__TASK BRIEF__
Copy the text of the listing below word for word, leaving the pictures out.

PROVIDED MATERIAL: Begin

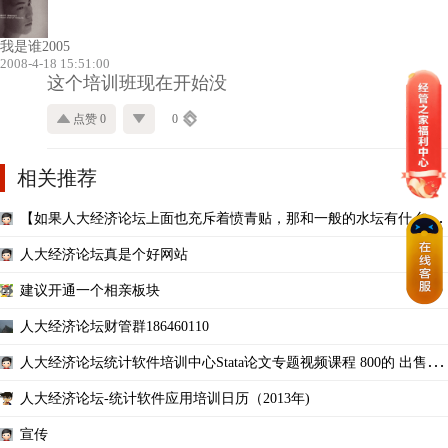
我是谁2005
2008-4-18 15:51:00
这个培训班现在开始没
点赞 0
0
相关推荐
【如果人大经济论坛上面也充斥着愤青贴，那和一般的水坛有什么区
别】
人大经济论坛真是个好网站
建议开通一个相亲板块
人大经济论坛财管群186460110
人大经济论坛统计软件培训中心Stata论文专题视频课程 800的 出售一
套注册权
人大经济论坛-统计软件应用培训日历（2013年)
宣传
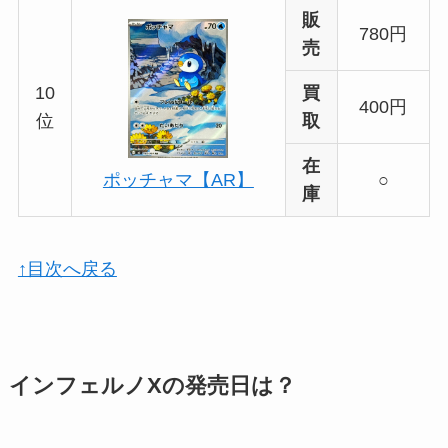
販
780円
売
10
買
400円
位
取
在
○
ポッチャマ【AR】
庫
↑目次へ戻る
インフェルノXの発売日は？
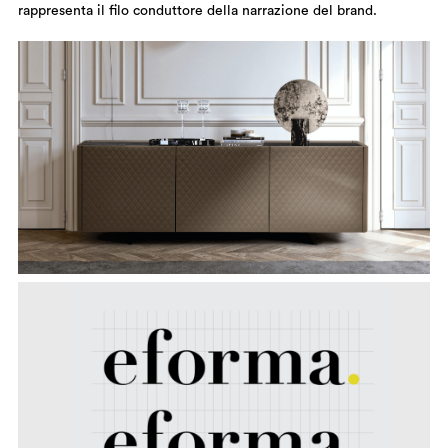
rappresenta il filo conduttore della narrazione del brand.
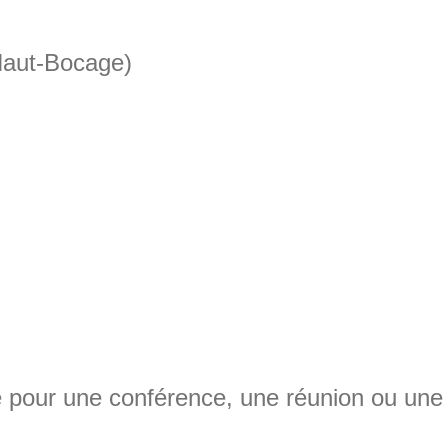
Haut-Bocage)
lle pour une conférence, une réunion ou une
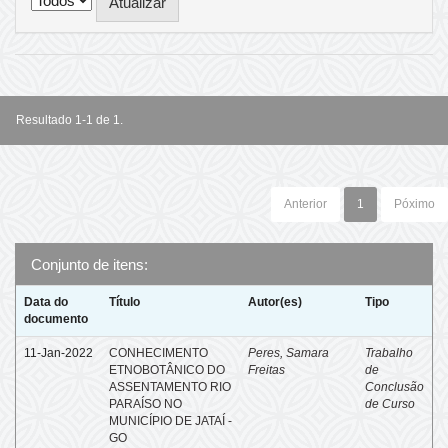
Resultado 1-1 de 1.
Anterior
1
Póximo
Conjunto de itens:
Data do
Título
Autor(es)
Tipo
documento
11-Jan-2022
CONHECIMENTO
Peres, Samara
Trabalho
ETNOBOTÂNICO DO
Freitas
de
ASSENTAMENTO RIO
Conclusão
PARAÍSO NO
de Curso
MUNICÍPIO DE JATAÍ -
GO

PROVIDED MATERIAL: End

__SOLUTION FOR THIS PROBLEM__
我是谁2005
2008-4-18 15:51:00
这个培训班现在开始没
点赞 0
0
相关推荐
【如果人大经济论坛上面也充斥着愤青贴，那和一般的水坛有什么区
别】
人大经济论坛真是个好网站
建议开通一个相亲板块
人大经济论坛财管群186460110
人大经济论坛统计软件培训中心Stata论文专题视频课程 800的 出售一
套注册权
人大经济论坛-统计软件应用培训日历（2013年)
宣传
販
780円
売
10
買
400円
位
取
在
○
ポッチャマ【AR】
庫
↑目次へ戻る
インフェルノXの発売日は？
rappresenta il filo conduttore della narrazione del brand.
Haut-Bocage)
lle pour une conférence, une réunion ou une
Resultado 1-1 de 1.
Anterior
1
Póximo
Conjunto de itens:
Data do
Título
Autor(es)
Tipo
documento
11-Jan-2022
CONHECIMENTO
Peres, Samara
Trabalho
ETNOBOTÂNICO DO
Freitas
de
ASSENTAMENTO RIO
Conclusão
PARAÍSO NO
de Curso
MUNICÍPIO DE JATAÍ -
GO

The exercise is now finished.